Augmented intelligence (AI) and related branches—such as machine learning and natural language processing—offer lots of promise for health care, but how can physicians and other health professionals distinguish between clinically safe and useful innovations and hot air?
That question is at the heart of a recent JAMA Pediatrics editorial on machine learning, a branch of AI, that outlines some rules of thumb to help doctors tell the difference between hype and reliable research on machine learning in medicine.

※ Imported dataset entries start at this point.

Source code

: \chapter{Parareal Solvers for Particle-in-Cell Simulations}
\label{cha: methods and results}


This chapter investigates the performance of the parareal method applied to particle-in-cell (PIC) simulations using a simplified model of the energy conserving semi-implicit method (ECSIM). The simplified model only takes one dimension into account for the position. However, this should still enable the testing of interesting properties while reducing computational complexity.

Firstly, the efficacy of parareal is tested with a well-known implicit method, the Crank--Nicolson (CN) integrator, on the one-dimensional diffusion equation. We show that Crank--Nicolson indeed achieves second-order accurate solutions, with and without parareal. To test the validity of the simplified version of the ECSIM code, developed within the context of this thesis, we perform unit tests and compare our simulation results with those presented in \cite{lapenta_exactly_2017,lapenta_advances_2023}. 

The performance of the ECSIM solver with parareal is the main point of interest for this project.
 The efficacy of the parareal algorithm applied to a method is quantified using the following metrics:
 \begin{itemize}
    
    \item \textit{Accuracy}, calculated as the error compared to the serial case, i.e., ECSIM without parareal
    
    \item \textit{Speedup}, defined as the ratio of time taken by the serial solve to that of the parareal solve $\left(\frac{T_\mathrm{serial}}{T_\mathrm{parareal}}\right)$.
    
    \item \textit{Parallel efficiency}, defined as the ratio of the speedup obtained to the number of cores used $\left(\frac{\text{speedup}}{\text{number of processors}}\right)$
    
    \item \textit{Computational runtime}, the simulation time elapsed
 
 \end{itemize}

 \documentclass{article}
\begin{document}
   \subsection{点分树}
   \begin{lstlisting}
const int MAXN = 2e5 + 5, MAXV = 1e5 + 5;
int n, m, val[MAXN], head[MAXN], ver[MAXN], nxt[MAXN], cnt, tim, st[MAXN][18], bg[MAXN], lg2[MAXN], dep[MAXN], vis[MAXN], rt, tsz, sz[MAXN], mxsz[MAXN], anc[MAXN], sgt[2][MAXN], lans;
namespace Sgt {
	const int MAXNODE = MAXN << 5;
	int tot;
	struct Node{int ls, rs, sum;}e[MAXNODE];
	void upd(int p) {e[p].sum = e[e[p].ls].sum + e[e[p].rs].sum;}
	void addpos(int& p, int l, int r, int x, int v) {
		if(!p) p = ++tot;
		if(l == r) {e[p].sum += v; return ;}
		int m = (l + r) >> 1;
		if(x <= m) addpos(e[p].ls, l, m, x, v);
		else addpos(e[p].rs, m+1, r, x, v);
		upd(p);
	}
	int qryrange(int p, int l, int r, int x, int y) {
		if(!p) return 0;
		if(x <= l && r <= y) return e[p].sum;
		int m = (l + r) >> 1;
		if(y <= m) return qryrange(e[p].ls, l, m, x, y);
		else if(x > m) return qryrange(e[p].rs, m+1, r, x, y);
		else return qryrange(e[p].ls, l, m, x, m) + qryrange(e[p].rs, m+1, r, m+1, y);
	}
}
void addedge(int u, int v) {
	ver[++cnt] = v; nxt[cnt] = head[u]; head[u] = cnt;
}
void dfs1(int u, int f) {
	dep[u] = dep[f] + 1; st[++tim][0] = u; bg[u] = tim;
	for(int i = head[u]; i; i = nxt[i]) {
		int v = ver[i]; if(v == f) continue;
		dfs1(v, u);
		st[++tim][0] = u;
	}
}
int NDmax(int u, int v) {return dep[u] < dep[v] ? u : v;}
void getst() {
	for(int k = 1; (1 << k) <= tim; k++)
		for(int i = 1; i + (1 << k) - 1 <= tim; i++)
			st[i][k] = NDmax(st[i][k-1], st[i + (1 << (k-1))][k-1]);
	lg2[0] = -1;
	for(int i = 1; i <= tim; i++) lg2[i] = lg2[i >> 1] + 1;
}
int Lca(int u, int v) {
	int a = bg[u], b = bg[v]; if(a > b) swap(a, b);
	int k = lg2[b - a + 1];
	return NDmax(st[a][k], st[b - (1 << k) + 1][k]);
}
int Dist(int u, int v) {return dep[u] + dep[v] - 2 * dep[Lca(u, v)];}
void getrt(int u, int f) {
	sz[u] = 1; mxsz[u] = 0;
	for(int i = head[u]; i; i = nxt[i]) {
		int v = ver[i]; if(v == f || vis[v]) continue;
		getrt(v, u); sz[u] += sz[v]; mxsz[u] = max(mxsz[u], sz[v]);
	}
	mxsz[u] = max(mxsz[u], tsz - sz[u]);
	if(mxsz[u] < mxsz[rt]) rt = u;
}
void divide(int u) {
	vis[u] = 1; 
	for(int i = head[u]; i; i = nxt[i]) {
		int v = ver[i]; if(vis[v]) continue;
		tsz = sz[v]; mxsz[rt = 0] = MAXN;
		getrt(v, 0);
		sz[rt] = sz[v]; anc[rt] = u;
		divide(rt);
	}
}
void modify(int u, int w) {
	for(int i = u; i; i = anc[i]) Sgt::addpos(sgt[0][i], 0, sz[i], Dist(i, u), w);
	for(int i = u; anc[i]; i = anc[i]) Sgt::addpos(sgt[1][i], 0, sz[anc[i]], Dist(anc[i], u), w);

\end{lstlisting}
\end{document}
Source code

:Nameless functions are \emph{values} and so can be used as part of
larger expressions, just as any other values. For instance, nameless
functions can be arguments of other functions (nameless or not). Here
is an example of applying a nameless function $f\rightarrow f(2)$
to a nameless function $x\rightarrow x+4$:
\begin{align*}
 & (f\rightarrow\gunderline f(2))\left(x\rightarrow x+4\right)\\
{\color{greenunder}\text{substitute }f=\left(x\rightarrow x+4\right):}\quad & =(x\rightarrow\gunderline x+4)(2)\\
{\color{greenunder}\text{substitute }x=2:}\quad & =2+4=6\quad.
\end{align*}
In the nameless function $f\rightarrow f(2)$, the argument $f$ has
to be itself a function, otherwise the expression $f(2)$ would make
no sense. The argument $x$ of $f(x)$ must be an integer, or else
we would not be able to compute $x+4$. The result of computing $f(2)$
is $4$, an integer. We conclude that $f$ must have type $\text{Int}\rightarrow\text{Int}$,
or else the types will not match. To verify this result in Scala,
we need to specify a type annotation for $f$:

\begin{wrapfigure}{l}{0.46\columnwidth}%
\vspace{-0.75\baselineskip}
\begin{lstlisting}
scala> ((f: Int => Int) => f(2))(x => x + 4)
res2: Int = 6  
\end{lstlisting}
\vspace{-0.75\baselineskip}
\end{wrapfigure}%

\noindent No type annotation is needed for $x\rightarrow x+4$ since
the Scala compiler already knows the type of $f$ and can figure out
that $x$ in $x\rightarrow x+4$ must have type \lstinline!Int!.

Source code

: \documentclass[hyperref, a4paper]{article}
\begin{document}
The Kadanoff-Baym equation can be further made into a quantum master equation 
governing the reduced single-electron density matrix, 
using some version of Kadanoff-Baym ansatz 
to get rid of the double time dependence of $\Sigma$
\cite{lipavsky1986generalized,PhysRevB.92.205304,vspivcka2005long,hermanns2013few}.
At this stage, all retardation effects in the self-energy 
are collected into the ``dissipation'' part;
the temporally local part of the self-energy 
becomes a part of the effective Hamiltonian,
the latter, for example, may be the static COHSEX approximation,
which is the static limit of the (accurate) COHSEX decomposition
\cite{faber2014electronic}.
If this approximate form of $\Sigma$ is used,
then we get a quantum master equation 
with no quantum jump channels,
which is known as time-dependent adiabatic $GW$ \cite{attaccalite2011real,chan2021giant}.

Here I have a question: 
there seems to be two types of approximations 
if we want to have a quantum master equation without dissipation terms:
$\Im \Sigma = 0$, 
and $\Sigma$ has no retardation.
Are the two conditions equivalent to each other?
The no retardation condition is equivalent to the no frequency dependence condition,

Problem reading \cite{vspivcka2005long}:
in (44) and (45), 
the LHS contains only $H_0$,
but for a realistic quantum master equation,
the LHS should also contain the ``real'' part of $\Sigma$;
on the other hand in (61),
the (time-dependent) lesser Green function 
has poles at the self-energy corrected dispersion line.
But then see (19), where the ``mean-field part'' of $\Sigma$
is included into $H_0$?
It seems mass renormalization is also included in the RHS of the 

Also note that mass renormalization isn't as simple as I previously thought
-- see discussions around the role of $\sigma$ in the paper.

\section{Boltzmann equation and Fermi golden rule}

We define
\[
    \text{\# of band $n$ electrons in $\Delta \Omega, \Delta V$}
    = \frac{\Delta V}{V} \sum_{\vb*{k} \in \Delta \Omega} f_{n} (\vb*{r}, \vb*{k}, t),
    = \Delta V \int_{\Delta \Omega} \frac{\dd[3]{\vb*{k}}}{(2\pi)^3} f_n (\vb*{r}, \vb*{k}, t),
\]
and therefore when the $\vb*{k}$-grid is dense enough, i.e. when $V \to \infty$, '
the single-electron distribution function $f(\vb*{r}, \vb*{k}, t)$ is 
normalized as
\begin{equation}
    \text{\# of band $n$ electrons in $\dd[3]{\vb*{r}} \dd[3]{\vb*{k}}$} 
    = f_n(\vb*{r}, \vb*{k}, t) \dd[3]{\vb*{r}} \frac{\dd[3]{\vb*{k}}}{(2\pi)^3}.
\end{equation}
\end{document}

New health care AI policy adopted at the 2019 AMA Annual Meeting provides that AI should advance the quadruple aim—meaning that it “should enhance the patient experience of care and outcomes, improve population health, reduce overall costs for the health care system while increasing value, and support the professional satisfaction of physicians and the health care team.” The AMA House of Delegates also adopted policy on the use of AI in medical education and physician training.
This built on the foundation of the AMA’s initial AI policies adopted last year that emphasized that the perspective of physicians needed to be heard as the technology continues to develop.
Machine learning, a form of AI, has a learner algorithm that analyzes data and automates analytical model building. This allows the system to “learn,” identify patterns and make decisions “with minimal human intervention,” says the editorial written by Joseph Zorc, MD, with Children’s Hospital of Philadelphia; James Chamberlain, MD, with George Washington University School of Medicine; and Lalit Bajaj, MD, with Children’s Hospital of Colorado.
When it comes to assessing the validity of studies reporting the latest findings on machine learning, there are three elements to look for, the physicians write.
The validity of a study’s methods according to standard published references. For this, the authors recommend consulting the “Users’ Guide to the Medical Literature XXII: How to use articles about clinical decision rules,” published in JAMA. Another choice is the “Transparent Reporting of a Multivariable Prediction Model for Individual Prognosis or Diagnosis (TRIPOD)” guidelines published in the Annals of Internal Medicine.
“These guides include ensuring that all important predictors are included in an unbiased fashion in a population representing a wide spectrum of disease severity and that outcomes are assessed fully and independently,” the editorial says. “The methods need to provide full details on how the model was developed and allow the reader to assess how the decision is being made and reproduce it as much as possible.”
Whether machine-learning model researchers provide the information that clinicians need to use them in practice. Otherwise, models may have high overall predictive ability, but provide little practical assistance for specific clinical questions. This may also include questions of what data was used as “ground truth,” and which patient populations were used by the learner algorithm to develop the model.
Whether researchers apply machine learning tools and test them in actual clinical practice. AI allows more complex decision-support tools to be developed, which can be part of a high-performance computing platform that supplies needed data at the point of care. Also, integration into the electronic health record can allow automated processes to occur that might not otherwise be possible.
But, the editorial adds, the implementation and informatics knowledge needed to take these tools from concept to practice “are research disciplines in themselves” and physicians need to be aware that this would require staff and resources.
“By following these principles, clinicians can harness the ever-growing power of computer science and bring it as a useful tool to the patient bedside,” the editorial states.
Drs. Zorc, Chamberlain and Bajaj also warned of difficulties physicians may have in an environment of shared decision-making when they will be called upon to counsel patients about AI-derived recommendations perceived as coming from “black box” AI systems where it may be unclear how and with what information an algorithm generated a score or recommendation.
“Machine learning and artificial intelligence have the potential to revolutionize clinical decision-making, but also the potential to introduce confusion and mistrust between clinicians and patients that may limit their potential utility,” the editorial states.